Politik

Moratorium dauert zu lange Acht AKW sollen vom Netz

Das Atomkraftwerk Biblis.

Das Atomkraftwerk Biblis.

(Foto: dpa)

Nach der Reaktorkatastrophe von Fukushima vollzieht Schwarz-Gelb eine rasante Wende in ihrer Atompolitik. Einem Medienbericht zufolge ist die Abschaltung von acht Atomkraftwerken bereits beschlossene Sache. Die Grünen werfen CDU und CSU indes Geschichtsklitterung vor. "Es ist abenteuerlich, wie die Union jetzt sechs Jahrzehnte massivsten Atomlobbyismus vergessen machen will", so Grünen-Chefin Roth.

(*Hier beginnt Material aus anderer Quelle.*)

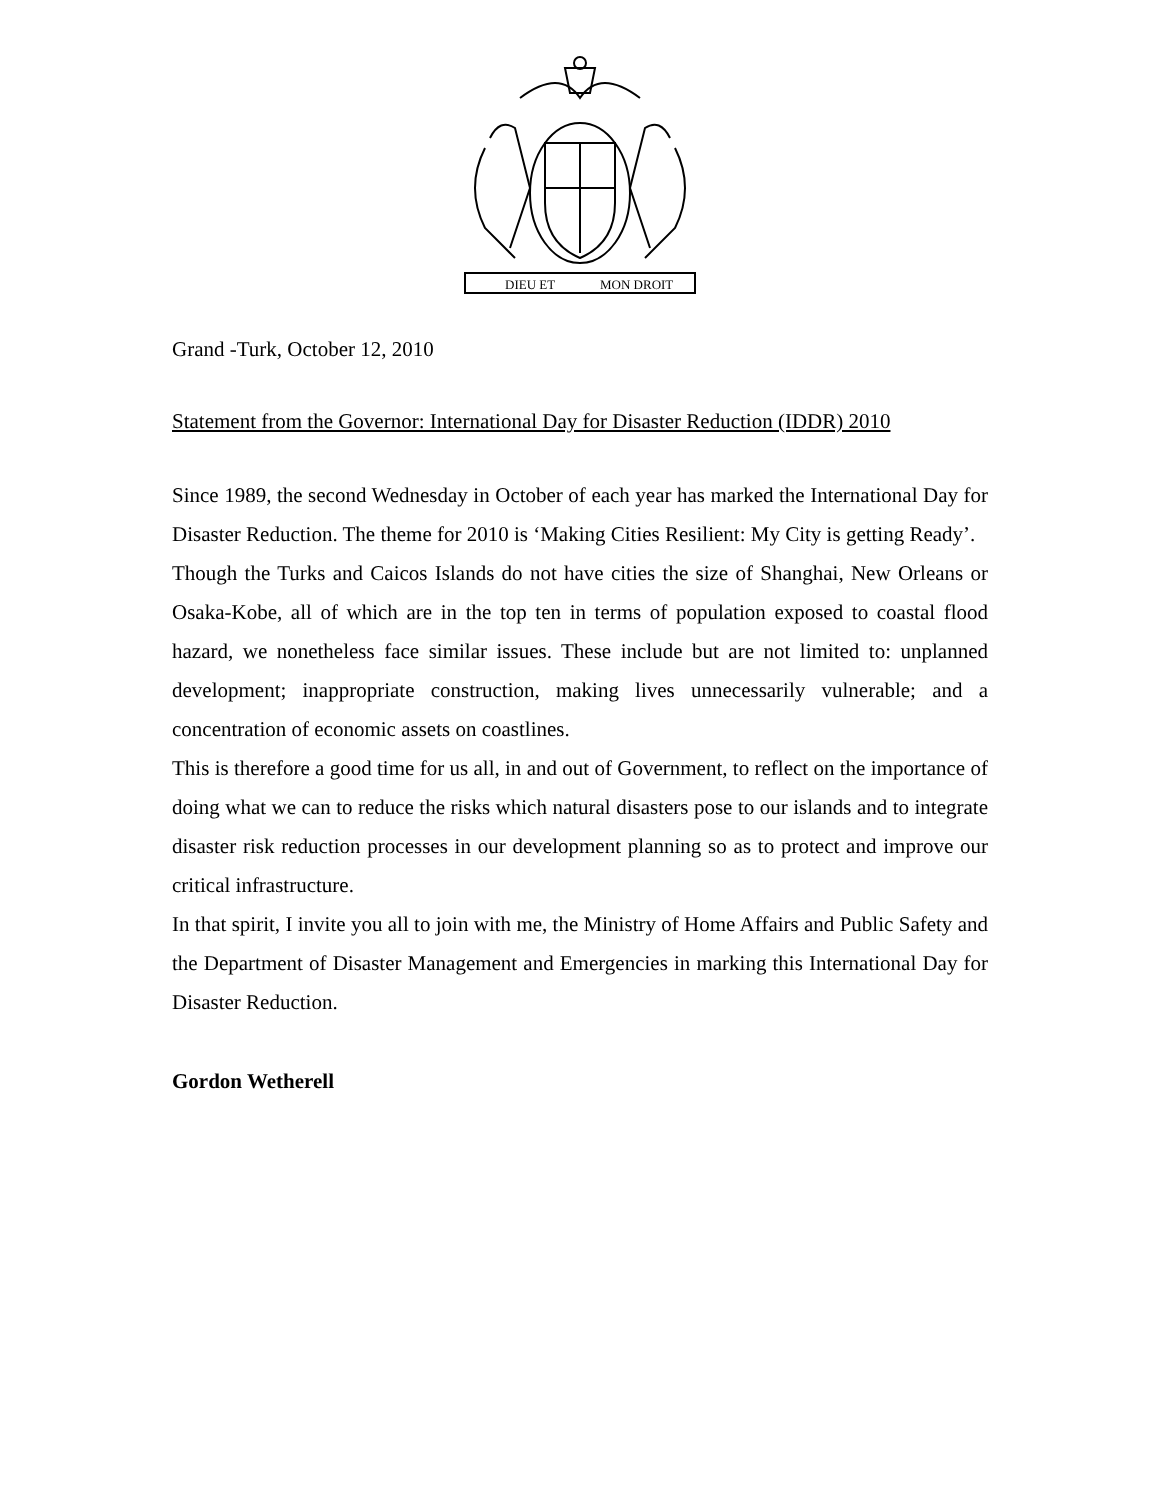DIEU ET
MON DROIT
Grand -Turk, October 12, 2010
Statement from the Governor: International Day for Disaster Reduction (IDDR) 2010
Since 1989, the second Wednesday in October of each year has marked the International Day for Disaster Reduction. The theme for 2010 is ‘Making Cities Resilient: My City is getting Ready’.
Though the Turks and Caicos Islands do not have cities the size of Shanghai, New Orleans or Osaka-Kobe, all of which are in the top ten in terms of population exposed to coastal flood hazard, we nonetheless face similar issues. These include but are not limited to: unplanned development; inappropriate construction, making lives unnecessarily vulnerable; and a concentration of economic assets on coastlines.
This is therefore a good time for us all, in and out of Government, to reflect on the importance of doing what we can to reduce the risks which natural disasters pose to our islands and to integrate disaster risk reduction processes in our development planning so as to protect and improve our critical infrastructure.
In that spirit, I invite you all to join with me, the Ministry of Home Affairs and Public Safety and the Department of Disaster Management and Emergencies in marking this International Day for Disaster Reduction.
Gordon Wetherell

Die Spitzen der Schwarz-Gelben Koalition haben sich einem Zeitungsbericht zufolge bereits grundsätzlich auf das Aus für in Deutschland geeinigt. In einem Bericht der "Leipziger Volkszeitung" heißt es, die Partei- und Fraktionsspitzen hätten sich am Dienstag bei einem vertraulichen Treffen im Kanzleramt auf einen Ausstiegsfahrplan für die sieben Alt-Reaktoren und den Pannenreaktor Krümmel verständigt. Dabei sei Teilnehmern zufolge eine "Grundsatzvereinbarung" besprochen und für gut geheißen worden, nach der der Wiederbetrieb der insgesamt acht Reaktoren nach Ablauf des dreimonatigen Moratoriums ausgeschlossen wird.

Durch eine "Verschärfung der Sicherheitskriterien" für den Betrieb von Atomkraftwerken, die durch das Umweltministerium zu erarbeiten sei, werde die dauerhafte Außerdienststellung von 8 der insgesamt 17 deutschen Reaktoren "garantiert sein", bestätigte ein Teilnehmer der Gesprächsrunde der Zeitung.

Umweltminister Röttgen möchte alle gesellschaftlichen Gruppen bei der Energiewende an einen Tisch holen.

Umweltminister Röttgen möchte alle gesellschaftlichen Gruppen bei der Energiewende an einen Tisch holen.

(Foto: dapd)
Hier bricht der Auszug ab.